За окном гудел запоздалый трамвай.
Аня Черезова, двадцати лет, сто двадцати двух килограммов, третий курс МГУКИ, комната триста семнадцать, общежитие на Левобережной, — Аня Черезова лежала в темноте и слушала трамвай, и город, и собственное урчание, и тишину спящей Кристины, и далёкий, как с другой планеты, гул своего сердца, — и думала:
Триста восемьдесят два дня.
Ни одного лишнего.
Глава 3. Полтора километра
Кроссовки лежали на антресолях.
Аня знала об этом так же, как знала про жёлтое пятно на потолке и про облупленный лак на пятке Кристины, — знала фоновым, ленивым знанием, к которому никогда не обращалась. Кроссовки эти купила ей мать четыре года назад, когда Аня заканчивала одиннадцатый класс и мать вбила себе в голову, что «дочке нужна физкультурная форма, а то в институте ещё пригодится»; кроссовки были белые с розовым, «Демикс», рыночные, тридцать девятый размер, и в них Аня за все четыре года прошла ровно два раза — оба раза до магазина и обратно, — потому что они жали, потому что они выглядели глупо на её ногах, потому что физкультура в институте отменилась после первого курса, и вообще потому что бегать. Толстые девочки не бегают. Толстые девочки ходят. Медленно, ровно, дыша ртом на подъёмах, — но бегать они не бегают, потому что бегать — это унижение публичное, это трясущиеся щёки, это шаркающие ноги, это чужие взгляды в спину, это то, чего ни одна толстая девочка не выберет добровольно, потому что жизнь и без того подсовывает ей достаточно унижений, чтобы ещё добавлять свои.
Аня стояла на стуле в семь двадцать три утра и снимала кроссовки с антресолей.
Стул шатался — общажный стул, три ножки на честном слове, — и Кристина, спящая на своей кровати, что-то забормотала, но не проснулась. Аня достала обувную коробку. Слезла со стула — аккуратно, боком, чтобы не рухнуть. Села на кровать. Открыла крышку.
Кроссовки были на месте. Белые с розовым, слегка пожелтевшие от четырёх лет лежания, с картонной подошвой, которая уже кое-где отходила от резины, — но целые. Аня взяла один в руку. Он весил ничего — сто граммов, может, полтораста. Она вспомнила, как мать выбирала их на рынке в Екатеринбурге, у той самой Гали, у которой Черезовы покупали обувь всю жизнь, — Галя, увидев Аню, покачала головой: «Валь, у тебя дочка растёт, а ноги как у ребёнка, тридцать девятый, чудо какое-то»; и мать засветилась от гордости, будто маленькие ноги были её личной заслугой. Аня стояла тогда рядом, восемнадцатилетняя, сто десять килограммов, — и думала: вот единственное, что у меня маленькое. Ноги. Спасибо и на том.

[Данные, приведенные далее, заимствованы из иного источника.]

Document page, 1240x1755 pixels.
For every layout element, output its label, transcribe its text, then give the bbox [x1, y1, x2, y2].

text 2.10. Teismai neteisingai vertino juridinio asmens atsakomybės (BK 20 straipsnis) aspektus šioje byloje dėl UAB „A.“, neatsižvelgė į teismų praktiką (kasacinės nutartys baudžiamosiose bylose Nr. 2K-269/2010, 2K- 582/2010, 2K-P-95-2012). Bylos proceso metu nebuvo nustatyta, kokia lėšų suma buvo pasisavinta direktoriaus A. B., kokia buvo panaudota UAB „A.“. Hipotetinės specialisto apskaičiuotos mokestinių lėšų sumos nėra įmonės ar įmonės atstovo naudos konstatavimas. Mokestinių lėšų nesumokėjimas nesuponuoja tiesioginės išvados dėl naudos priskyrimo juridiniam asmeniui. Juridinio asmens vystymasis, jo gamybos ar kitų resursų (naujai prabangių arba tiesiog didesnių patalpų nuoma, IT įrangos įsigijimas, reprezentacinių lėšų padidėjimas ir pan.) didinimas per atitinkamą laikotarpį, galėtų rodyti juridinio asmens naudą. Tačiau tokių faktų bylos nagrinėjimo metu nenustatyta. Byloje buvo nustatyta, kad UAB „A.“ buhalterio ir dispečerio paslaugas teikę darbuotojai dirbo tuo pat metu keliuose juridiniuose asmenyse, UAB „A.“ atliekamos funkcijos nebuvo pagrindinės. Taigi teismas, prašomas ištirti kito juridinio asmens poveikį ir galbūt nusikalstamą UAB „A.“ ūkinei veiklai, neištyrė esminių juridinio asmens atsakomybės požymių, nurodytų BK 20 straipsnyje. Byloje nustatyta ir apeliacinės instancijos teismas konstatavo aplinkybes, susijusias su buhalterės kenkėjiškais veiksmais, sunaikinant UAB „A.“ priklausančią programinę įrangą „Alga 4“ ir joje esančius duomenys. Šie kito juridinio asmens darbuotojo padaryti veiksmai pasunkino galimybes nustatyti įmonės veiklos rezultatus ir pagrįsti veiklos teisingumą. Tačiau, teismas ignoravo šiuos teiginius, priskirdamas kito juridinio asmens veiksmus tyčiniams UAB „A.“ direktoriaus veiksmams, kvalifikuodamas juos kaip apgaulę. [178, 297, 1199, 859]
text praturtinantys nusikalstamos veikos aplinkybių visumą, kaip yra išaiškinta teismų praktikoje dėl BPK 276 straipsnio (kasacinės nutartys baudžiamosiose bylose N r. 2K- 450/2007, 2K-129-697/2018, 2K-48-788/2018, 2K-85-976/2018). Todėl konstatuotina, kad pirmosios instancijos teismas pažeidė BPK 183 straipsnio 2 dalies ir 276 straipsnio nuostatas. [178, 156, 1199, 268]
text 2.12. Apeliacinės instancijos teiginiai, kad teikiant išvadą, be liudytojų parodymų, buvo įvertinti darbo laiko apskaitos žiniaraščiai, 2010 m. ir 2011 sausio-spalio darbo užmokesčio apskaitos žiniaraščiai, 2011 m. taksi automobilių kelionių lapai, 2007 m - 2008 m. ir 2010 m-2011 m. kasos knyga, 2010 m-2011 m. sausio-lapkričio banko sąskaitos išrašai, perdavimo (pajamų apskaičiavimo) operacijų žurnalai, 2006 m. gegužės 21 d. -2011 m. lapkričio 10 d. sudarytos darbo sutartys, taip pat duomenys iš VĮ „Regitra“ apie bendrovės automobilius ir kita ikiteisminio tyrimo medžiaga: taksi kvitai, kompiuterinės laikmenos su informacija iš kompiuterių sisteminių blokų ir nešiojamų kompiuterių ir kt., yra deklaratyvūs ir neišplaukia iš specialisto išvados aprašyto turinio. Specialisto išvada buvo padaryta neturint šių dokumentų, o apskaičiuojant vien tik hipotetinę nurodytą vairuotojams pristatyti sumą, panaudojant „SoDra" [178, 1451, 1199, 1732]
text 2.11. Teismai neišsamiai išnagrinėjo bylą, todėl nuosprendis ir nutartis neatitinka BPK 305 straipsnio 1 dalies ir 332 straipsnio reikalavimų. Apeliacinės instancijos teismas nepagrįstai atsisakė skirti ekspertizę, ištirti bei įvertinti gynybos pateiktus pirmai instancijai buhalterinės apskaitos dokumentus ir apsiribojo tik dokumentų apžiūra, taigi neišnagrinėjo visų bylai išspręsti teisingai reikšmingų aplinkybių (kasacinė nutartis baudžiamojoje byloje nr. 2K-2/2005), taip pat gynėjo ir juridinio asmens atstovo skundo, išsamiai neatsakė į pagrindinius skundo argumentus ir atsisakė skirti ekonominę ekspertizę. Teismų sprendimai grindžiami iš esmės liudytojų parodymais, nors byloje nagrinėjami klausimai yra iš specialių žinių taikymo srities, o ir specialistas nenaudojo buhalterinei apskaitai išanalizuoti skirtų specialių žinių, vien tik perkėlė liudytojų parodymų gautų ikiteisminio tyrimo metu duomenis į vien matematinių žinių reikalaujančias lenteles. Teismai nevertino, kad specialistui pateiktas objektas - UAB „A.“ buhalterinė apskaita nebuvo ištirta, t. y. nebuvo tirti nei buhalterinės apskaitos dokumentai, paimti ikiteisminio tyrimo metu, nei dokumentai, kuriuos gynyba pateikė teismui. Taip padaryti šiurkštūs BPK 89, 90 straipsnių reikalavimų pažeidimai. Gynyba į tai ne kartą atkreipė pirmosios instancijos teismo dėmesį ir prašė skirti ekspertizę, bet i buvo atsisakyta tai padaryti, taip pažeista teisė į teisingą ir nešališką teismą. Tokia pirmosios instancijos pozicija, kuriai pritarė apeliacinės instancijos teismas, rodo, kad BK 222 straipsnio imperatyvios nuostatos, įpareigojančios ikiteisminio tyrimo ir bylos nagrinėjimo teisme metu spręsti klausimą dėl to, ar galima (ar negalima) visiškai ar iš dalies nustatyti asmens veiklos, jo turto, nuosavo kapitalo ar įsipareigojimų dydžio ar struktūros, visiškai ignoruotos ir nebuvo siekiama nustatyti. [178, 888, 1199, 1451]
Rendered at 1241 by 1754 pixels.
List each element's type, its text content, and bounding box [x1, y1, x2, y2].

Она надела кроссовки. Носки у неё были только хлопковые, обычные, толстые — беговых носков она никогда в жизни не покупала, потому что зачем. Затянула шнурки. Постояла в комнате. Кроссовки жали — но не так, как она помнила; за четыре года нога, кажется, немного села, или картон разносился, или память врала. Аня прошлась. Пол общажной комнаты не давал возможности пройти больше пяти шагов; она сделала пять шагов туда, пять обратно, ещё раз. Ноги шли. Кроссовки не разваливались.
Ладно, — подумала она. — Годится.
Она посмотрела на себя в маленькое зеркало над раковиной — то, что висело в комнате, для лица. Растянутые спортивные штаны — купленные ещё для дачи, для сна, для «полежать»; кофта — старая, серая, с надписью «Уралмаш», подаренная одним из братьев (кажется, Костей), с растянутыми манжетами. Волосы — собранные в хвост наспех, торчат прядями. Лицо — без макияжа, слегка помятое. Полное, круглое лицо толстой девочки в спортивной одежде — самый неудобный, самый несфотографируемый, самый уязвимый вариант толстой девочки, потому что спортивная одежда обещает то, что тело не может выполнить, и это обещание висит на тебе, как чужой рюкзак.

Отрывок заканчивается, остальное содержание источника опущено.